Hey thanks to everyone who posted on the Eurotard thread and thanks to the professor and Insty for the links. Who knew that humor and "meataphors" had to take a back seat to fashion stuff. It's funny that the stuff I think is really good never even gets a comment but something out of left field gets noticed.
The absolutely best thing about the whole post is that sanctimonious liberal blowhards like Eli Blake immediately get all politically correct without even checking out the post to see that Eurotard is the actual name of a product! These guys just don't have a sense of humor at all. Jeeeez what a bunch of douches.
Anyway the wife has a new post on Never Say Diet about Jean Mutation which talks about the new pastel jeans from Svoboda Jeans. Svoboda is the pest plus size premium jean company out there. They make this high waisted trouser jean that is perfect for "Casual Fridays." That's how we market it though I always add my little touch. I call it the "No plumbers crack jean." And no Eli, that has nothing to do with Joe the plumber you sanctimonious twit.
Anyway check out her post and leave a comment if you can. Thanks.
5 comments:
"Jeeeez what a bunch of douches"
And "douche" is the actual name of that product too!
I shall now complain about high-waisted trouser jeans. Although now that it comes down to actually writing, I have little to say except that they are hateful.
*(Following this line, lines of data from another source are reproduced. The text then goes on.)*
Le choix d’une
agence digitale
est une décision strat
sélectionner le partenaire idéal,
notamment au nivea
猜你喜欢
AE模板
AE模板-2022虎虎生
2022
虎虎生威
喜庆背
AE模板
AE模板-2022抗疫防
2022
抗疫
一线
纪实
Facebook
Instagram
Pants should never, never, never come up higher than your waist in front. Never. Particularly jeans, which usually have a narrow waistband that is several layers of thick fabric. There is no place for the extra fabric to go. You can either pull the waistband all the way up, in which case it sits just below your ribs and makes a nice picturesque bulge, or you can put the waistband at your waist, in which case you get a fold of fabric hanging somewhere around your crotch. The extra has to go somewhere.
(I make a partial exception for pants with a wide cummerbund waistband, because these will actually stay up and look kind of stylish with a tucked-in shirt. But jeans cut with a high waist? No no a thousand times no.)
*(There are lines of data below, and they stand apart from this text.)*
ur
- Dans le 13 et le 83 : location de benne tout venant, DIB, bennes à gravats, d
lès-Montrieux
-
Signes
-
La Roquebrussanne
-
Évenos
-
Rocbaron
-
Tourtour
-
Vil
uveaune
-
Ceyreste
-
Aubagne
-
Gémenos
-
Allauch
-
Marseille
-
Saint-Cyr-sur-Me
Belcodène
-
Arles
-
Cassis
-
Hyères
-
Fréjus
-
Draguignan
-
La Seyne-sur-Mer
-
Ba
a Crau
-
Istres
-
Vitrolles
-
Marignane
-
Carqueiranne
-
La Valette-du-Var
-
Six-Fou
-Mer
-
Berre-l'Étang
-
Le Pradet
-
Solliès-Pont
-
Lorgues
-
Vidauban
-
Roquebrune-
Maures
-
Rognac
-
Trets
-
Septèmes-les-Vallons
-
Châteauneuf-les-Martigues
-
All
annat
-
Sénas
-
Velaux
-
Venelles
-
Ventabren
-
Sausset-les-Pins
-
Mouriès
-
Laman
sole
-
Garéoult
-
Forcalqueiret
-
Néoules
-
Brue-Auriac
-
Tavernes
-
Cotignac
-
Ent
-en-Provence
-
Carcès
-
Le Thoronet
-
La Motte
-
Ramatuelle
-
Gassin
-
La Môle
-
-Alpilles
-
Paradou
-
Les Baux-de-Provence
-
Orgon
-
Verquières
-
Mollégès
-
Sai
This is particularly horrifying in the case of jeans made for the larger woman, more so for the woman who is pear-shaped, and even more for the woman who is generous of butt. In this case, you will end up with a waistband that pulls below the waist in the back, that goes far above the waist in front (or creates a flap of loose fabric, see above), and that is altogether just wrong. Terribly wrong. (Lane Bryant has a trouser jean that does this, and if the waist had just been lower in front, I swear I would have bought ten pairs. The fit was excellent otherwise but the pants were impossible with this flaw.)
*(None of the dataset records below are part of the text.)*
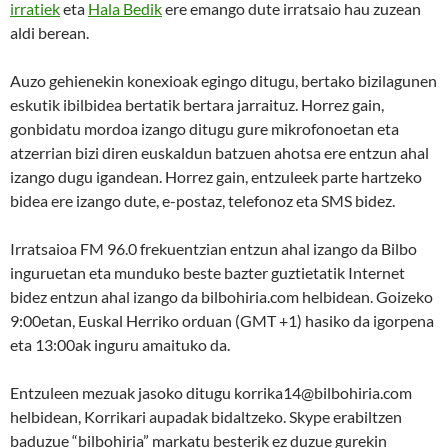
irratiek
eta
Hala Bedik
ere emango dute irratsaio hau zuzean
aldi berean.
Auzo gehienekin konexioak egingo ditugu, bertako bizilagunen
eskutik ibilbidea bertatik bertara jarraituz. Horrez gain,
gonbidatu mordoa izango ditugu gure mikrofonoetan eta
atzerrian bizi diren euskaldun batzuen ahotsa ere entzun ahal
izango dugu igandean. Horrez gain, entzuleek parte hartzeko
bidea ere izango dute, e-postaz, telefonoz eta SMS bidez.
Irratsaioa FM 96.0 frekuentzian entzun ahal izango da Bilbo
inguruetan eta munduko beste bazter guztietatik Internet
bidez entzun ahal izango da bilbohiria.com helbidean. Goizeko
9:00etan, Euskal Herriko orduan (GMT +1) hasiko da igorpena
eta 13:00ak inguru amaituko da.
Entzuleen mezuak jasoko ditugu korrika14@bilbohiria.com
helbidean, Korrikari aupadak bidaltzeko. Skype erabiltzen
baduzue “bilbohiria” markatu besterik ez duzue gurekin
The contoured waist - lower in front, high in back - is a popular fashion for a reason. It is flattering. With a deliberately high-waisted pant you tend to get a reverse-contoured waist - high in front and low in back - which, logically, is the opposite of flattering. No no a thousand times no.
Don't ask me why I'm ranting about this here. I have tried and failed to find good jeans lately and I have to rant to someone.
OK, I left a comment on the blog for your wife. Seeeesh, you are one insufferable promoter. :)
And no Eli, that has nothing to do with Joe the plumber you sanctimonious twit.Really. Talk about a wet blanket.
Jaed you really have to check out the Svoboda high waisted jean because it does have the cummberbund band and is made especially for plus sized women. It is one of the most popular jeans in our store because the quailty of the demin mades it perfect for casual Friday. I think you should check it out and you will be very pleastently surprised.